* _Task statement_: Which lines in the items below contain the word "barcode"? Copy out each of them.

* _Entries_:
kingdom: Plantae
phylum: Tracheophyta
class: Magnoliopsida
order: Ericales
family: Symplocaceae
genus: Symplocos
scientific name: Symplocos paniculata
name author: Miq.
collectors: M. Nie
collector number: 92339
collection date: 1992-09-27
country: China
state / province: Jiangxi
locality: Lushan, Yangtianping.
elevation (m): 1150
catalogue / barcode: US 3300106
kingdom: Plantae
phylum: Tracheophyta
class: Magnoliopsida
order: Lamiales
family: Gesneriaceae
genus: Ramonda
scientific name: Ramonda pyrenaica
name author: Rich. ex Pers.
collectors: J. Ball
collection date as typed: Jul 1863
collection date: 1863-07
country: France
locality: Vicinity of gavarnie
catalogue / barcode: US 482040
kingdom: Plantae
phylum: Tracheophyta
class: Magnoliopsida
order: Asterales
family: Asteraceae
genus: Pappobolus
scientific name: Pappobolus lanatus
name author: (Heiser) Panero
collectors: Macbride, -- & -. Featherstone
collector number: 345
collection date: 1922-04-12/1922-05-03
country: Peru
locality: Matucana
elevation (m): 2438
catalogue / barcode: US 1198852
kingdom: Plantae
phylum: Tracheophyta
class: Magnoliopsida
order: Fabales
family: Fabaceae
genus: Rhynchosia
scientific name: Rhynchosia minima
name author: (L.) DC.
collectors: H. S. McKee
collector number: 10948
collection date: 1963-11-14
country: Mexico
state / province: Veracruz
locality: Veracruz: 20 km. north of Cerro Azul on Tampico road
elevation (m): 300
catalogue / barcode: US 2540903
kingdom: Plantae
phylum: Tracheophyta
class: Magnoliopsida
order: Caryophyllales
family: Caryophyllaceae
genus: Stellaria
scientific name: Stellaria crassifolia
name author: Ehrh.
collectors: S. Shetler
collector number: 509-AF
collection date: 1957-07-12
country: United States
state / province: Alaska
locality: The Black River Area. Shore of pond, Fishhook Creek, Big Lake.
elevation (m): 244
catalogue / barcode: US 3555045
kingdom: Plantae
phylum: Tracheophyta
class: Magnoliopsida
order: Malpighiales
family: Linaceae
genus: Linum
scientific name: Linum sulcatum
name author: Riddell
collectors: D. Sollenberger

* _Completed exercise_:
catalogue / barcode: US 3300106
catalogue / barcode: US 482040
catalogue / barcode: US 1198852
catalogue / barcode: US 2540903
catalogue / barcode: US 3555045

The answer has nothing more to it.